» Activity: Start at the line with "La mesura s’emmarca dins de l’adaptació de" in the records below, stop at the line with "En línia, mitjançant", and return every line in that span exactly, the two end lines included.

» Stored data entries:
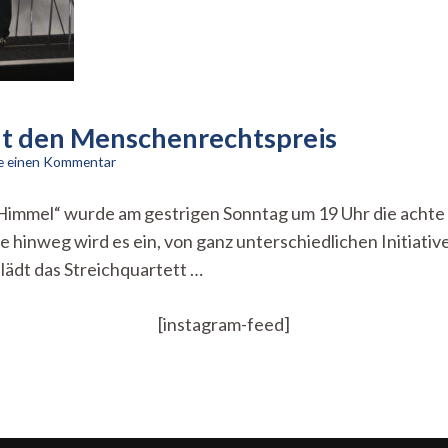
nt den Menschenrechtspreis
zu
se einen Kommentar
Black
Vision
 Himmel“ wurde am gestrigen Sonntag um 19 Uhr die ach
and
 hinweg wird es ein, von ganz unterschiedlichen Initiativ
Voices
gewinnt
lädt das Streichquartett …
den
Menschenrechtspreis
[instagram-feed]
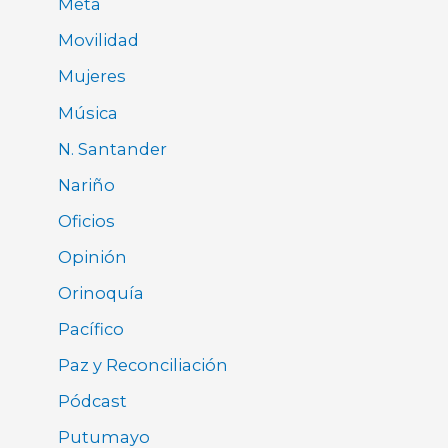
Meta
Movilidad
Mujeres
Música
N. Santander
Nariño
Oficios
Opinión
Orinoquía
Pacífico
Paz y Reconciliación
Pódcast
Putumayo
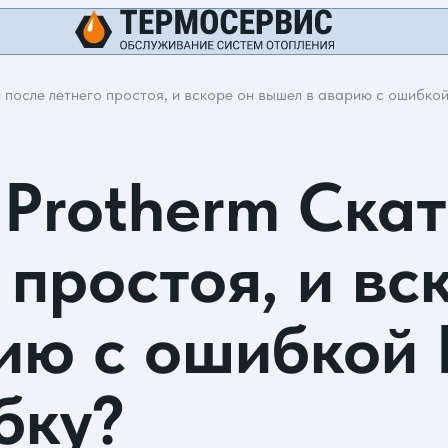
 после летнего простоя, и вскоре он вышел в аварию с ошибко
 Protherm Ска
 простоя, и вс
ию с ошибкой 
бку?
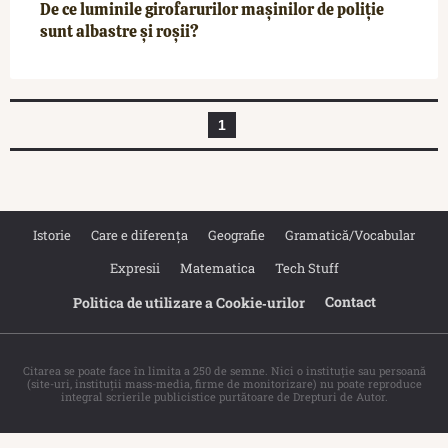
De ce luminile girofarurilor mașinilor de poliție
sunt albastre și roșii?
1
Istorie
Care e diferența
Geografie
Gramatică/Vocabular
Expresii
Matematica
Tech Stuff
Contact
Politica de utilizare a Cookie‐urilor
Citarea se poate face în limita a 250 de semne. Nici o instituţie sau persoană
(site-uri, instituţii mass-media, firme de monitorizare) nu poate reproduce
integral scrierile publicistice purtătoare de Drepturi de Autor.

* * *

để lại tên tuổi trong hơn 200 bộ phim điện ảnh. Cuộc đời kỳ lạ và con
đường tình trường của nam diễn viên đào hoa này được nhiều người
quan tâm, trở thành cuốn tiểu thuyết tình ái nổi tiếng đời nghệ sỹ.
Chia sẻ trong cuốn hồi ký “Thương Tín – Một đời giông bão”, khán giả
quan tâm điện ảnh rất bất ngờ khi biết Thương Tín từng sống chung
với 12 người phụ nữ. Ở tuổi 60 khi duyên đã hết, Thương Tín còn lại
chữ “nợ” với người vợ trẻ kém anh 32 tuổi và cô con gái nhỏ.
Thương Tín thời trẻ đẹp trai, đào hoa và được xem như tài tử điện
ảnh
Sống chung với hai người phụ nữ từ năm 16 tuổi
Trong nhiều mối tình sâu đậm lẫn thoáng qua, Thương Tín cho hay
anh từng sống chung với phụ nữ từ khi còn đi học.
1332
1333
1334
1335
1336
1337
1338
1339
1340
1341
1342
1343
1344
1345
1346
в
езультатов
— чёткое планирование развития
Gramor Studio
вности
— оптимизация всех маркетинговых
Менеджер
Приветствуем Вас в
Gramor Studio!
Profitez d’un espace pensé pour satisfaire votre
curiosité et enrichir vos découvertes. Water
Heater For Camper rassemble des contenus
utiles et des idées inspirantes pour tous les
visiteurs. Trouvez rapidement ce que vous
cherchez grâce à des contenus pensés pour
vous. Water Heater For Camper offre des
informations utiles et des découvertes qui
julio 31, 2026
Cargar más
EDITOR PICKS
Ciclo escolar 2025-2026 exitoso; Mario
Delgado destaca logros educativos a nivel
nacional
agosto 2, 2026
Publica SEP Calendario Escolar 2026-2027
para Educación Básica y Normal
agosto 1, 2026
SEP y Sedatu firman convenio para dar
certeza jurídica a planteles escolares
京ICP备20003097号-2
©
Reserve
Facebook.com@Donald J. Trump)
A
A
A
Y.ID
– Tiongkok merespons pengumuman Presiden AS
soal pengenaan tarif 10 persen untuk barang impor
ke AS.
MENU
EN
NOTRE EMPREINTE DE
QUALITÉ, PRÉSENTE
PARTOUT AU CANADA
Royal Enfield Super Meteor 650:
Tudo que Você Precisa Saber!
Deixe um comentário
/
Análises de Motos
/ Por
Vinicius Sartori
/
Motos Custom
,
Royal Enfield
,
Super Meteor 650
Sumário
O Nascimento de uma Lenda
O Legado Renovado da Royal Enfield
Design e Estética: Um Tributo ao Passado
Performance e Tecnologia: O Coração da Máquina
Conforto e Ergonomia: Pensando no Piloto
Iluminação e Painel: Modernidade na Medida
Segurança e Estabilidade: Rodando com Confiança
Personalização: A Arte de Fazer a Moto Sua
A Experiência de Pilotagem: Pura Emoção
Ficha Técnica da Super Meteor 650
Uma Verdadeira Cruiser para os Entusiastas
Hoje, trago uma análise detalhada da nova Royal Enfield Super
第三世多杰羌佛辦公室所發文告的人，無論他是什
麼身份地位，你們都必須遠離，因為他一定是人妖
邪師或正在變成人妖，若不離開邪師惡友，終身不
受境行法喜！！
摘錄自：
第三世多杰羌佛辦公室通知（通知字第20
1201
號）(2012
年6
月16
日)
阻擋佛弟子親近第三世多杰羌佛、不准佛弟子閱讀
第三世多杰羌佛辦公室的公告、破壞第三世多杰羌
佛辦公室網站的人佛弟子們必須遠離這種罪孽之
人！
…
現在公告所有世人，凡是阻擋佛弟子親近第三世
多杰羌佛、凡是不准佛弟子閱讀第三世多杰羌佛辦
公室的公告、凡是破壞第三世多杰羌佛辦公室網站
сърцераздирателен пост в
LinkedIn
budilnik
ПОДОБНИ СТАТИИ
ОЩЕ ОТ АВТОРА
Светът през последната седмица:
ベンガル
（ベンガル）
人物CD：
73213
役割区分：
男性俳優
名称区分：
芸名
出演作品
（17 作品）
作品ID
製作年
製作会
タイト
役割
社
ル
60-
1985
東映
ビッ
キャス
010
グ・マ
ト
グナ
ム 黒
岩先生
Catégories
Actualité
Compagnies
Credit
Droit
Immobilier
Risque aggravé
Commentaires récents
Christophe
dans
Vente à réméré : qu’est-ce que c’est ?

==

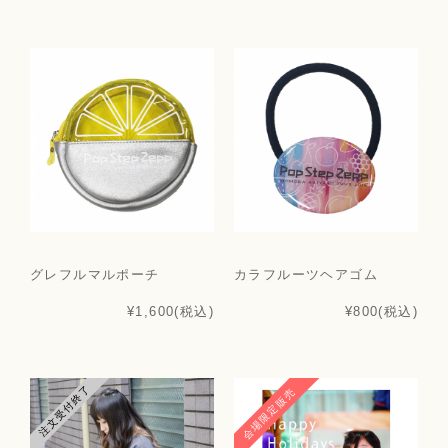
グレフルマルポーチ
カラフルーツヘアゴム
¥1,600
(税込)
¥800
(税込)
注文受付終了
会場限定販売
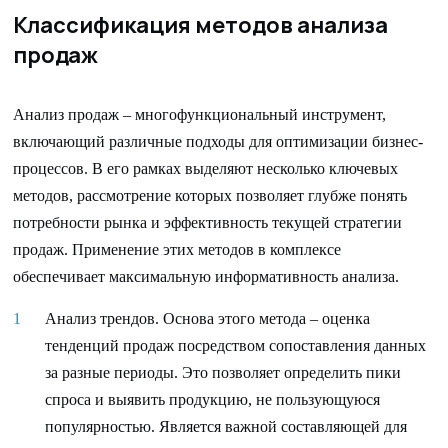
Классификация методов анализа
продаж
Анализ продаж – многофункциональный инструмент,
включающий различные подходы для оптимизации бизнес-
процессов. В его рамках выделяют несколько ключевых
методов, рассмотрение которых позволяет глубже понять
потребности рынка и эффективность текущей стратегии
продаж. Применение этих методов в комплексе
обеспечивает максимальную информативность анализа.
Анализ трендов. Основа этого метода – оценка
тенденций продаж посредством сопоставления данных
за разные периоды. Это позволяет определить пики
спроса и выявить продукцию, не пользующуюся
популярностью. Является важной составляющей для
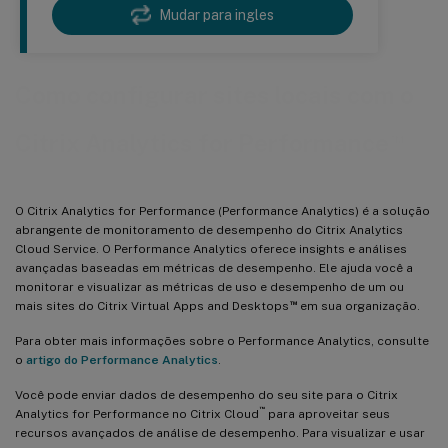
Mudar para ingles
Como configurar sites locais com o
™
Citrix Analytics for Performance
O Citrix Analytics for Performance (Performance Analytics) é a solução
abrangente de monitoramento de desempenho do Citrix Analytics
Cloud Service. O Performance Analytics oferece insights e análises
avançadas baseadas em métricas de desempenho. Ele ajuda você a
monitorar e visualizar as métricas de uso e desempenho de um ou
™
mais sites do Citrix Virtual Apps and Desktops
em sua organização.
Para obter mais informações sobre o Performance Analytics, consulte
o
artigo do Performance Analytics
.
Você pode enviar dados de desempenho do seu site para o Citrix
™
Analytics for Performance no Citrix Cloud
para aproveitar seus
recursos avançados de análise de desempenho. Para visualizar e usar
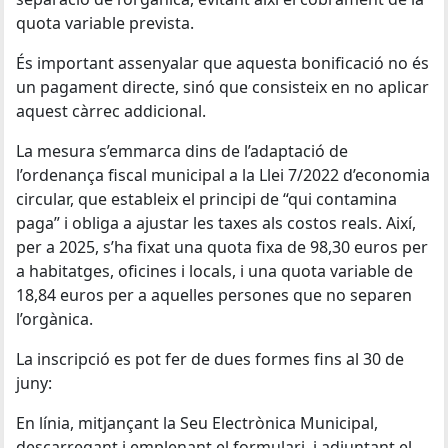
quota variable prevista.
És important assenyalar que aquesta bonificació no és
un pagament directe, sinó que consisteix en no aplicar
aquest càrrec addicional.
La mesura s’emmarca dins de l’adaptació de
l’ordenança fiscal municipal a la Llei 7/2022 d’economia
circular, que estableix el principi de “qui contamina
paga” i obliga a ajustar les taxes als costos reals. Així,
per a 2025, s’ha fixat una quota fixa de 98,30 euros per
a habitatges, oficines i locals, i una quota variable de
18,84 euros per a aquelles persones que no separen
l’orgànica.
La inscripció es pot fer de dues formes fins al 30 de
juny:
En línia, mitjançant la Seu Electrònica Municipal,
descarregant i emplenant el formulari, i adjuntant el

» Reply to the exercise:
La mesura s’emmarca dins de l’adaptació de
l’ordenança fiscal municipal a la Llei 7/2022 d’economia
circular, que estableix el principi de “qui contamina
paga” i obliga a ajustar les taxes als costos reals. Així,
per a 2025, s’ha fixat una quota fixa de 98,30 euros per
a habitatges, oficines i locals, i una quota variable de
18,84 euros per a aquelles persones que no separen
l’orgànica.
La inscripció es pot fer de dues formes fins al 30 de
juny:
En línia, mitjançant la Seu Electrònica Municipal,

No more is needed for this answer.